Several mechanisms appear to be involved. Notable among these is a depression in nitrosamine formation and a reduction in carcinogen bioactivation. This is thought to involve an inhibitory effect on CYP2E1, one of the isoenzymes responsible for the activation of a number of carcinogens. Some of the organosulfur compounds may also aid detoxification by enhancing glutathione S-transferases, thereby reducing carcinogen loads. Suppression of proliferation associated with a depression in cell cycle progression and the induction of apoptosis has also been observed.
Evidence from in vitro, animal and human research has shown that garlic supplementation significantly reduces the atherosclerotic process. More specifically, garlic significantly decreased aortic tissue cholesterol as determined biochemically, fatty streak formation and the size of atherosclerotic plaque, compared with controls in an animal model.
Similar results have been obtained using ultrasound techniques in a randomised, double-blind, placebo-controlled clinical trial, involving 152 people. Not only did high-dose garlic powder significantly reduce arteriosclerotic plaquevolume, it also induced a slight regression in plaque spread within the 4-year test period. Later, these results were found to be significant only in females.
Results from several recently published animal studies further confirm anti-atherogenic effects and have investigated the mechanisms responsible. One in-vivo study found that garlic activated antioxidant systems and decreased peroxidation in aortic tissue whereas ajoene inhibited smooth muscle cell proliferation in another.
Over a decade ago, one double-blind study reported that 800 mg garlic powder taken daily for a period of 4 weeks reduced blood glucose concentrations by 11.6%. However, a more recent study using a higher dose of 3 g/day over 26 weeks found no effects.
Fresh garlic extracts and garlic oil have been shown to inhibit COX activity in test tube and animal studies.
Aged garlic extract has a glutathione-sparing effect in the liver and specifically elevates reduced glutathione content, thereby enhancing endogenous protective mechanisms, according to in vitro tests.

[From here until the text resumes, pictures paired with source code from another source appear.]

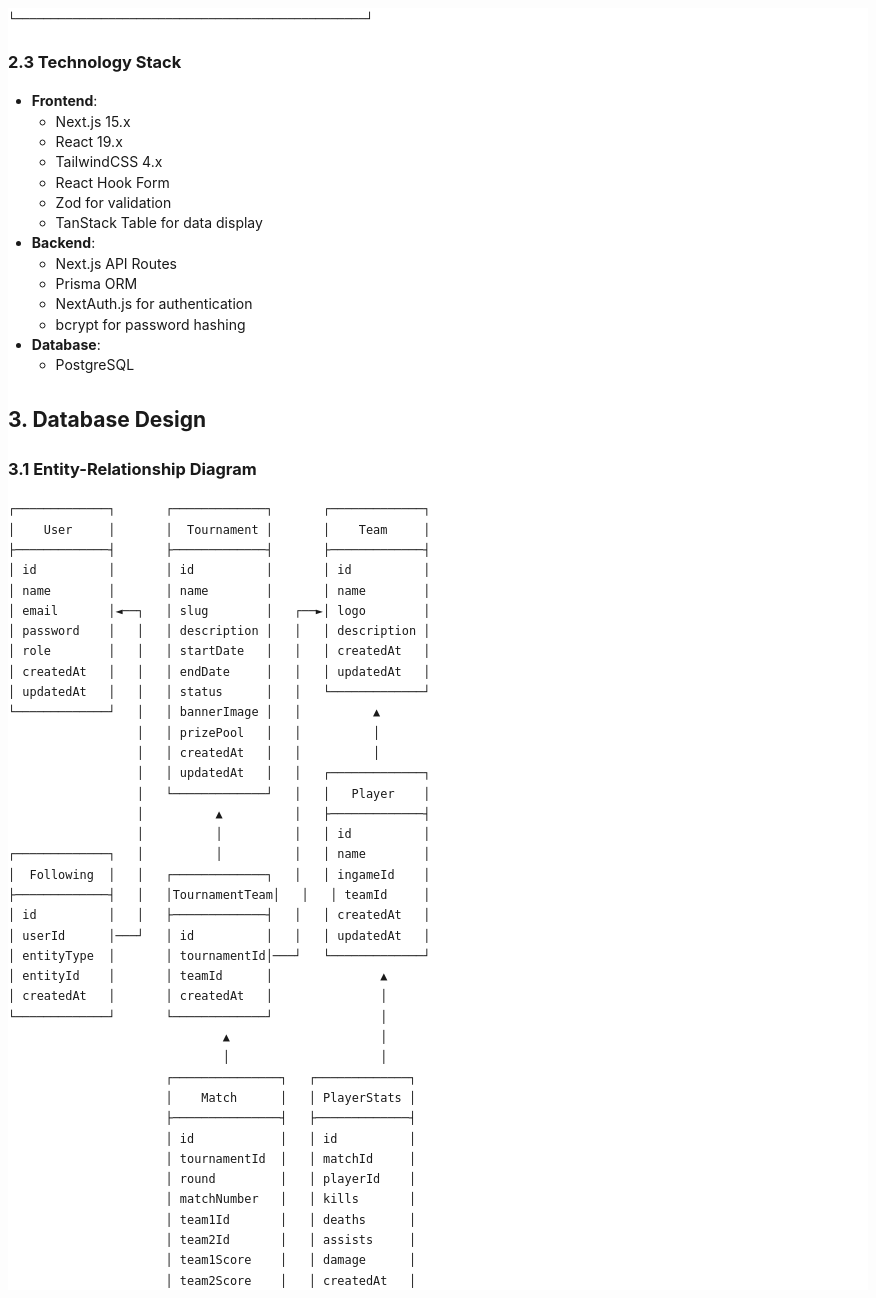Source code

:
 ```
└─────────────────────────────────────────────────┘
```

### 2.3 Technology Stack
- **Frontend**: 
  - Next.js 15.x
  - React 19.x
  - TailwindCSS 4.x
  - React Hook Form
  - Zod for validation
  - TanStack Table for data display
- **Backend**:
  - Next.js API Routes
  - Prisma ORM
  - NextAuth.js for authentication
  - bcrypt for password hashing
- **Database**:
  - PostgreSQL

## 3. Database Design

### 3.1 Entity-Relationship Diagram
```
┌─────────────┐       ┌─────────────┐       ┌─────────────┐
│    User     │       │  Tournament │       │    Team     │
├─────────────┤       ├─────────────┤       ├─────────────┤
│ id          │       │ id          │       │ id          │
│ name        │       │ name        │       │ name        │
│ email       │◄──┐   │ slug        │   ┌──►│ logo        │
│ password    │   │   │ description │   │   │ description │
│ role        │   │   │ startDate   │   │   │ createdAt   │
│ createdAt   │   │   │ endDate     │   │   │ updatedAt   │
│ updatedAt   │   │   │ status      │   │   └─────────────┘
└─────────────┘   │   │ bannerImage │   │          ▲
                  │   │ prizePool   │   │          │
                  │   │ createdAt   │   │          │
                  │   │ updatedAt   │   │   ┌─────────────┐
                  │   └─────────────┘   │   │   Player    │
                  │          ▲          │   ├─────────────┤
                  │          │          │   │ id          │
┌─────────────┐   │          │          │   │ name        │
│  Following  │   │   ┌─────────────┐   │   │ ingameId    │
├─────────────┤   │   │TournamentTeam│   │   │ teamId     │
│ id          │   │   ├─────────────┤   │   │ createdAt   │
│ userId      │───┘   │ id          │   │   │ updatedAt   │
│ entityType  │       │ tournamentId│───┘   └─────────────┘
│ entityId    │       │ teamId      │               ▲
│ createdAt   │       │ createdAt   │               │
└─────────────┘       └─────────────┘               │
                              ▲                     │
                              │                     │
                      ┌───────────────┐   ┌─────────────┐
                      │    Match      │   │ PlayerStats │
                      ├───────────────┤   ├─────────────┤
                      │ id            │   │ id          │
                      │ tournamentId  │   │ matchId     │
                      │ round         │   │ playerId    │
                      │ matchNumber   │   │ kills       │
                      │ team1Id       │   │ deaths      │
                      │ team2Id       │   │ assists     │
                      │ team1Score    │   │ damage      │
                      │ team2Score    │   │ createdAt   │
```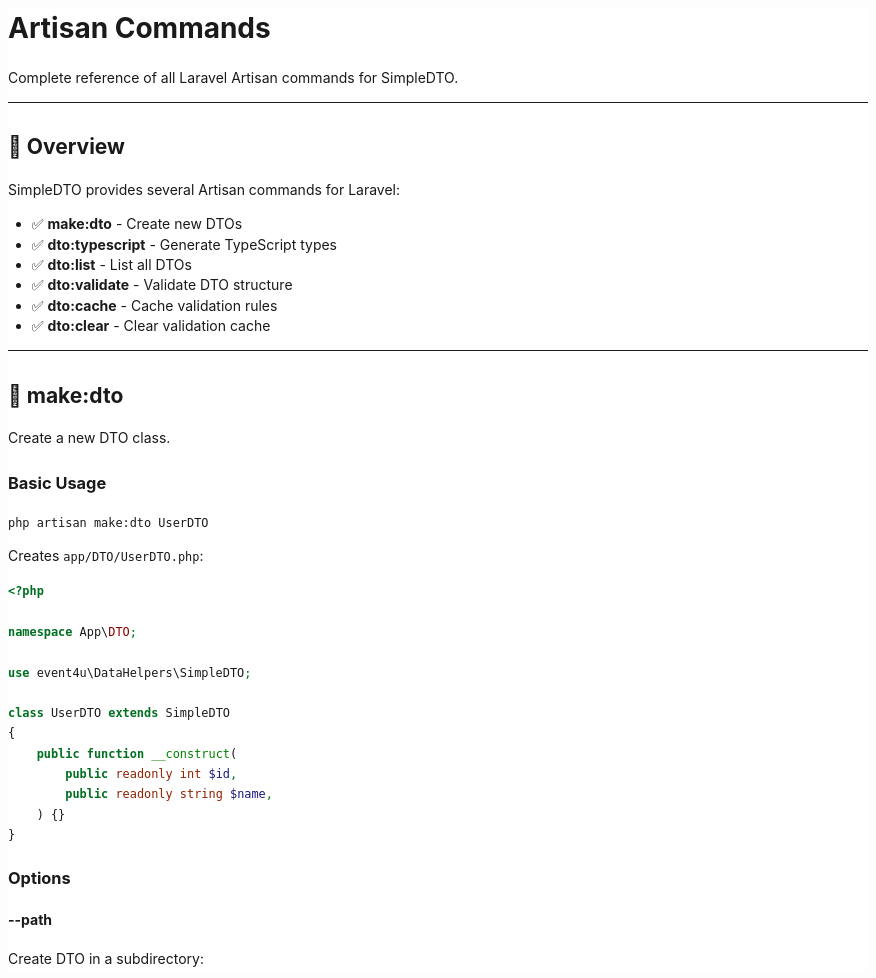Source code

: # Artisan Commands

Complete reference of all Laravel Artisan commands for SimpleDTO.

---

## 🎯 Overview

SimpleDTO provides several Artisan commands for Laravel:

- ✅ **make:dto** - Create new DTOs
- ✅ **dto:typescript** - Generate TypeScript types
- ✅ **dto:list** - List all DTOs
- ✅ **dto:validate** - Validate DTO structure
- ✅ **dto:cache** - Cache validation rules
- ✅ **dto:clear** - Clear validation cache

---

## 🚀 make:dto

Create a new DTO class.

### Basic Usage

```bash
php artisan make:dto UserDTO
```

Creates `app/DTO/UserDTO.php`:

```php
<?php

namespace App\DTO;

use event4u\DataHelpers\SimpleDTO;

class UserDTO extends SimpleDTO
{
    public function __construct(
        public readonly int $id,
        public readonly string $name,
    ) {}
}
```

### Options

#### --path

Create DTO in a subdirectory:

Jung et al (1991) found that 5 hours after the administration of garlic powder (Kwai: total dose 900 mg garlic powder) a significant increase in capillary skin perfusion (55%) occurred in the healthy volunteers, whereas Kiesewetter et al (1993) showed a 48% increase with a dose of 800 mg garlic.
MODULATES CYTOCHROME P450
Garlic may have the potential to alter CYP450 enzymes; however, results from in vitro, animal and human studies are confusing. Garlic oil induced CYP450 according to one animal study, whereas in vitro tests failed to identify an inhibitory effect on cytochrome P450 (2C9*1, 2C19, 3A4, 3A5 and 3A7). Other researchers using human volunteers found that garlic oil reduced CYP2E1 activity by 39%, but had no effect on CYP1A2, CYP2D6 or CYP3A4 activity.
Recently, an interaction between saquinivir and garlic has been reported, suggestive of a CYP induction effect, but human tests do not support this theory.